The state filing fee to form an LLC in Nevada is $425. This includes the Articles of Organization, Initial List of Members / Officers, and the State of Nevada LLC Business License.
How long does it take to form a Nevada LLC?
Filing the Articles of Organization with the Nevada Secretary of State is immediate, while filing by mail normally takes 1-2 weeks.
Does Nevada require an LLC to have an operating agreement?
Nevada Revised Statute NRS 86.286 states that a Nevada LLC operating agreement is optional. Although it isn’t required, it is recommended that most LLCs have one, as it can help prevent disputes among members and better protect the LLC’s legal status.
Do Nevada LLCs need an EIN?
Only Nevada LLCs that either have more than one member, will hire employees, or elect to be taxed as a partnership or corporation are required to get an Employer Identification Number (EIN).
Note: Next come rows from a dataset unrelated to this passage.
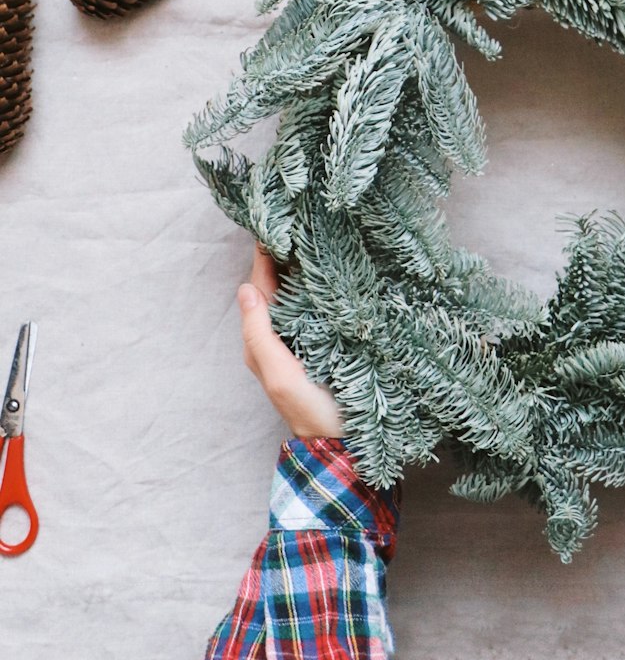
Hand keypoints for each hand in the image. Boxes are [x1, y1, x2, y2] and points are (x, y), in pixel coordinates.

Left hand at [237, 242, 345, 439]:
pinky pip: (314, 304)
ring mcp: (301, 337)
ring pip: (295, 293)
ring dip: (299, 265)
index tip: (273, 224)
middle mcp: (278, 335)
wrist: (344, 441)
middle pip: (275, 286)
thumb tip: (244, 289)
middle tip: (294, 218)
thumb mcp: (280, 374)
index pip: (259, 288)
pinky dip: (317, 283)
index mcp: (262, 341)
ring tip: (311, 234)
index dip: (264, 257)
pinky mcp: (324, 340)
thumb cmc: (310, 409)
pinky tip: (330, 268)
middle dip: (281, 254)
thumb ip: (260, 334)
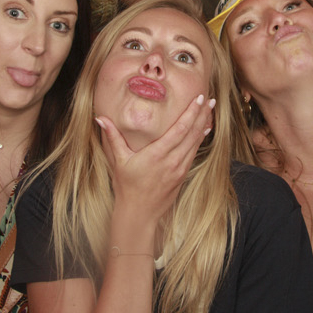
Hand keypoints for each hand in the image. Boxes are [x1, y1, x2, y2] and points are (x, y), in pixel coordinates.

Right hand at [96, 93, 213, 228]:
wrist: (139, 213)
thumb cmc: (127, 187)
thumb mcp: (119, 160)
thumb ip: (112, 137)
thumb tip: (101, 118)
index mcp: (157, 154)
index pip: (180, 129)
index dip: (192, 113)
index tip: (200, 99)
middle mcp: (172, 160)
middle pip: (192, 133)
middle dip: (202, 115)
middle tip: (211, 100)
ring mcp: (179, 168)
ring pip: (196, 142)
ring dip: (203, 125)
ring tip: (210, 110)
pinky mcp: (182, 174)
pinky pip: (194, 152)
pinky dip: (200, 139)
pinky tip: (204, 130)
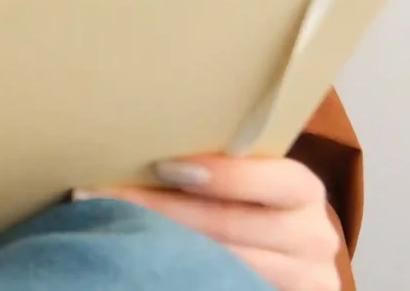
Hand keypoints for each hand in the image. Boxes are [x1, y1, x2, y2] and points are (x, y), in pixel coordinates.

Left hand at [85, 157, 343, 290]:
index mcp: (304, 191)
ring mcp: (303, 278)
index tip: (161, 165)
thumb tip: (140, 134)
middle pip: (229, 224)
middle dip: (160, 208)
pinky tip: (140, 265)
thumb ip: (224, 166)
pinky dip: (180, 276)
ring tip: (105, 228)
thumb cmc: (257, 208)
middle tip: (96, 194)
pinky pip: (225, 287)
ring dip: (157, 246)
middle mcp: (313, 236)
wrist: (290, 259)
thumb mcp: (256, 185)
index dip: (222, 174)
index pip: (271, 179)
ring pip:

The EIN or Employer Identification Number (also called a Federal Employer Identification Number or FEIN) is a unique 9-digit tax identification number that is assigned by the Internal Revenue Service (IRS).
If the LLC isn’t required to get an EIN (though you can still get one), the LLC will use the social security number of the business owner.
Related: How to apply for an EIN
What business licenses are needed in Nevada?
The requirements for business licenses and registrations in Nevada vary depending on what the business does and where it’s located.